Just like Sherlock Holmes, I too am vexed with the mundane films being released. What pushes me is hoping that once in a way I will see something like Five Feet Apart. Taking a deep breath helps a lot. Ask someone suffering from a lung disease like cystic fibrosis (CF). For them, every breath is a struggle, a triumph, and a painful reminder that it may well be their last. Stella Grant (Haley Lu Richardson) is almost like a seventeen-year-old. Almost. She suffers from cystic fibrosis. Other than that, she loves her laptop and has her gang of BFFs. So is Will Newman (Cole Sprouse). Stella’s life is calculated, full of dos and don’ts, self-control and boundaries. All that goes out of the window when she meets Will.
Advancements in science in the past decade has raised the life expectancy with patients suffering from CF from 10 to at least living out the teenage. This is why when Stella walks in to the hospital, it is like a second home for her.
The staff are old friends. Especially the compassionate Barb (Kimberly Hebert Gregory). She is so used to the habitual practices that she is prepared to get her own stuffed panda, her laptop that she uses for her blog updates about living with CF and the pictures from her bedroom wall. The tragedy is that Stella knows that the best-case scenario is a lung transplant that has a lifespan of a maximum of five years. This is where she meets Will. They are poles apart. While Stella is hyper-cooperative with regards to her treatment, hoping, one day to be able to get the lung transplant, Will is a cynic and a rebel, because his prognosis is not as hopeful. The Romeo and Juliet of the CF.

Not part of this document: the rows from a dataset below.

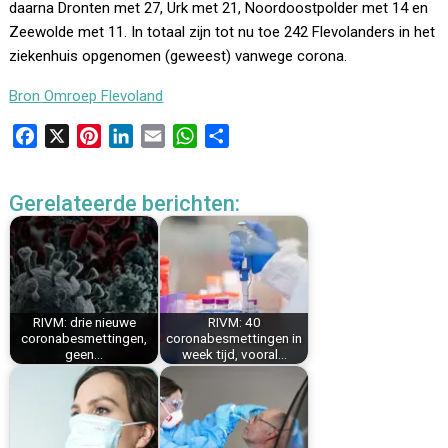
daarna Dronten met 27, Urk met 21, Noordoostpolder met 14 en
Zeewolde met 11. In totaal zijn tot nu toe 242 Flevolanders in het
ziekenhuis opgenomen (geweest) vanwege corona.
Bron Omroep Flevoland
F
X
P
L
E
W
D
a
i
i
m
h
e
c
n
n
a
a
l
Gerelateerde berichten:
e
t
k
i
t
e
b
e
e
l
s
n
o
r
d
A
o
e
I
p
k
s
n
p
RIVM: drie nieuwe
RIVM: 40
t
coronabesmettingen,
coronabesmettingen in
geen…
week tijd, vooral…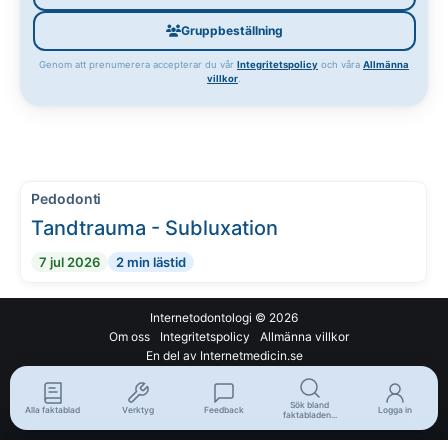
Gruppbeställning
Genom att prenumerera accepterar du vår
Integritetspolicy
och våra
Allmänna
villkor
.
Pedodonti
Tandtrauma - Subluxation
7 jul 2026
2 min lästid
Internetodontologi
© 2026
Om oss
Integritetspolicy
Allmänna villkor
En del av Internetmedicin.se
Sök bland
Alla faktablad
Verktyg
Feedback
Logga in
faktabladen...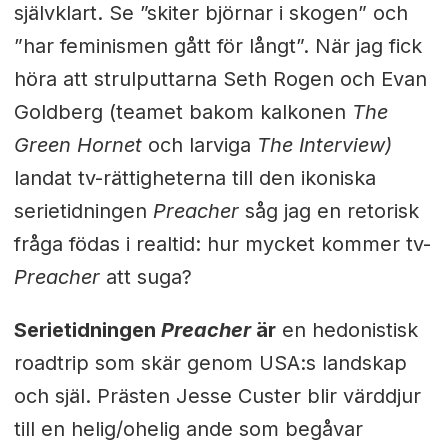
självklart. Se ”skiter björnar i skogen” och
”har feminismen gått för långt”. När jag fick
höra att strulputtarna Seth Rogen och Evan
Goldberg (teamet bakom kalkonen
The
Green Hornet
och larviga
The Interview)
landat tv-rättigheterna till den ikoniska
serietidningen
Preacher
såg jag en retorisk
fråga födas i realtid: hur mycket kommer tv-
Preacher
att suga?
Serietidningen
Preacher
är
en hedonistisk
roadtrip som skär genom USA:s landskap
och själ. Prästen Jesse Custer blir värddjur
till en helig/ohelig ande som begåvar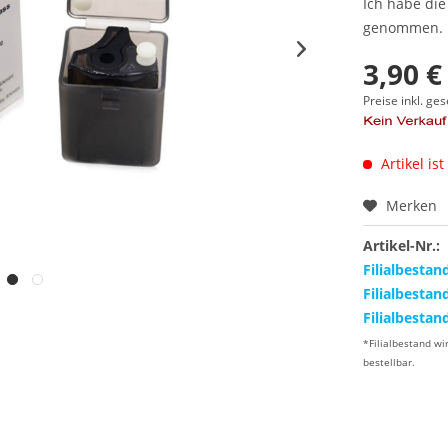
Ich habe di
genommen.
3,90 €
Preise inkl. ge
Artikel ist
Merken
Artikel-Nr.:
Filialbestan
Filialbestan
Filialbestan
*Filialbestand wi
bestellbar.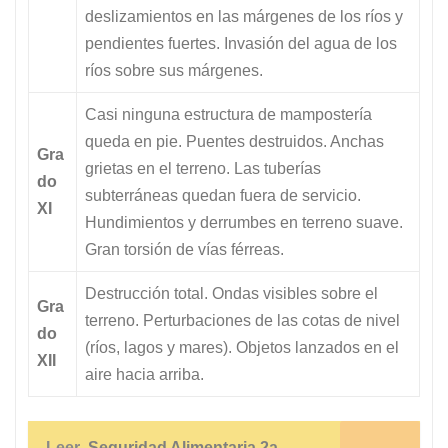
deslizamientos en las márgenes de los ríos y
pendientes fuertes. Invasión del agua de los
ríos sobre sus márgenes.
Casi ninguna estructura de mampostería
queda en pie. Puentes destruidos. Anchas
Gra
grietas en el terreno. Las tuberías
do
subterráneas quedan fuera de servicio.
XI
Hundimientos y derrumbes en terreno suave.
Gran torsión de vías férreas.
Destrucción total. Ondas visibles sobre el
Gra
terreno. Perturbaciones de las cotas de nivel
do
(ríos, lagos y mares). Objetos lanzados en el
XII
aire hacia arriba.
Leer
Seguridad Alimentaria 2a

Latex gloves, no touching, and six feet between them at all times, Stella falls for Will. “After all CF has taken from me, I don’t mind stealing one foot back”, she says and now starts the Five Feet Apart business. Director Justin Baldoni balances the complexities of CF and of teenage love and of loss.
People die. Even healthy young people. Illness most often than not devastate families, emotionally and financially. It is scary to love someone and it can be scarier to let someone love you, especially when you are embarrassed by your scars. “We don’t have time for delicacy,” one character says. This movie shows you, nay, requests you to make the most of the time you have left. The relationship between OCD Stella and carefree rebel Will proves that point.
Richardson plays with aplomb her role as a teenaged girl with hope, fear, hesitation, regret, and longing. Same goes for Sprouse as the in-house sarcastic rebel, lost-hope and ‘I care a darn’ guy. The drawback of the film, however is the handling of Stella’s gay best friend Poe, essayed by Moises Arias. Tragically we have seen that the “Jadoo Ki Jhappi” cannot cure all diseases and hope alone, is not enough. Stella says as much “It’s just life Will. It will be over before we know it”.
Though it does humanize the suffering, it somewhere lacks the wherewithal to go the extra mile and is somewhere between a documentary and a tragic film.
It is worth a watch if you have nothing this weekend other than to raise Hell!